Copy out every line of the data where the word "сырники" is found.

| Records from a dataset |
• • • • •
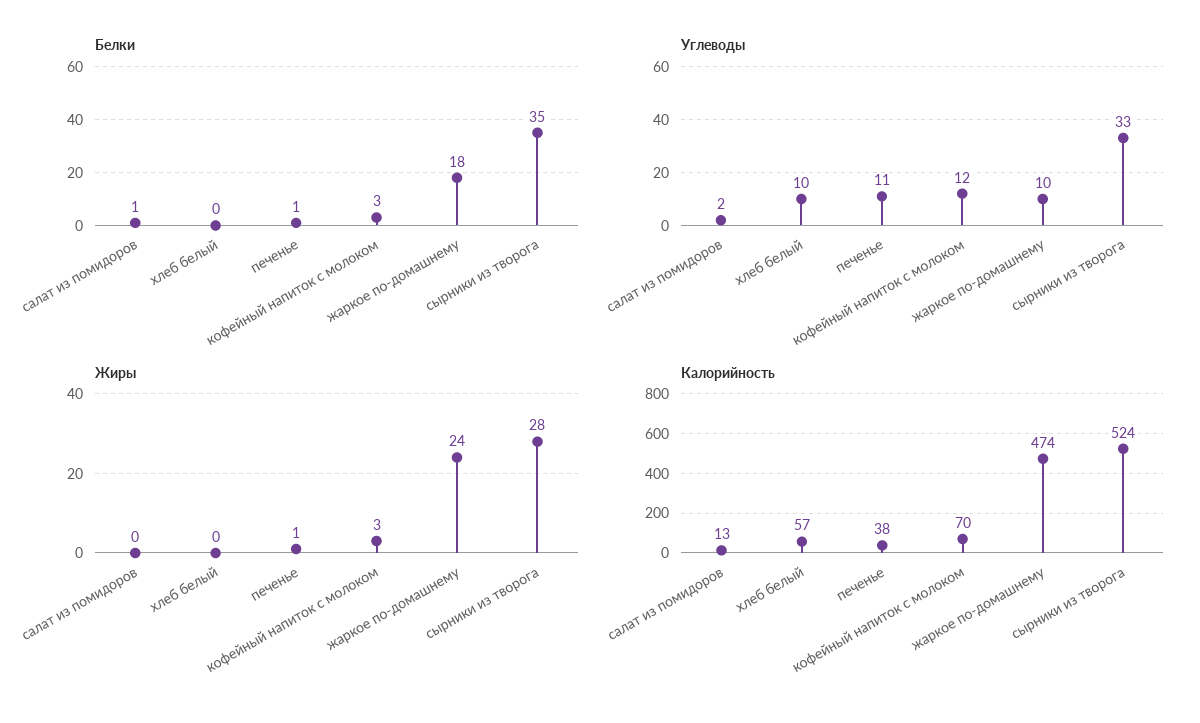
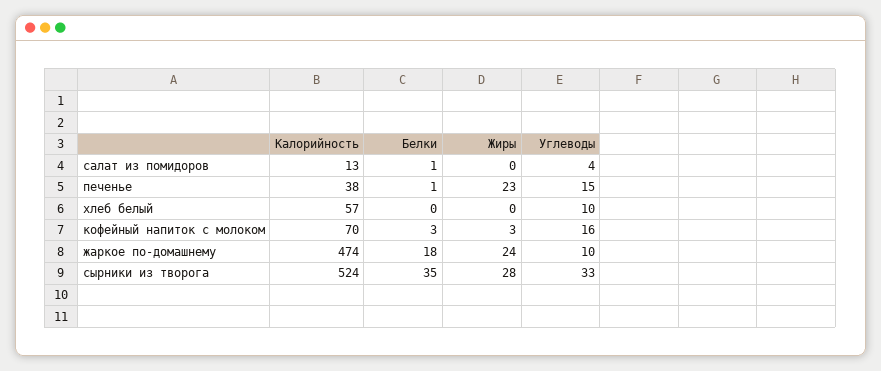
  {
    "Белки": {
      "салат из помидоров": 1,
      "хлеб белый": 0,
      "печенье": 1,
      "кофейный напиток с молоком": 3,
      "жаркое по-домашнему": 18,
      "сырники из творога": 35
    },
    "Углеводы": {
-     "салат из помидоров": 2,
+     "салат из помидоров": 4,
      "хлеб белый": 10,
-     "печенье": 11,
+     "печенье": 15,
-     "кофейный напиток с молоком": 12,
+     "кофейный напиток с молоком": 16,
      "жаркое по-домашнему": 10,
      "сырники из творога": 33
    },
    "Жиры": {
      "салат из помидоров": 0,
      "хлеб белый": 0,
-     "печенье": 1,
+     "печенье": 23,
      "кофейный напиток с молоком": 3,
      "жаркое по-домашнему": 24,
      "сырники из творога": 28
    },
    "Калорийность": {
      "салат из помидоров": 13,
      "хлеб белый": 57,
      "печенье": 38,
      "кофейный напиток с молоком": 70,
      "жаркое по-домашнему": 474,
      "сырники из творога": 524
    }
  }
• • • • •
| ANSWER TO THE EXERCISE |
      "сырники из творога": 35
      "сырники из творога": 33
      "сырники из творога": 28
      "сырники из творога": 524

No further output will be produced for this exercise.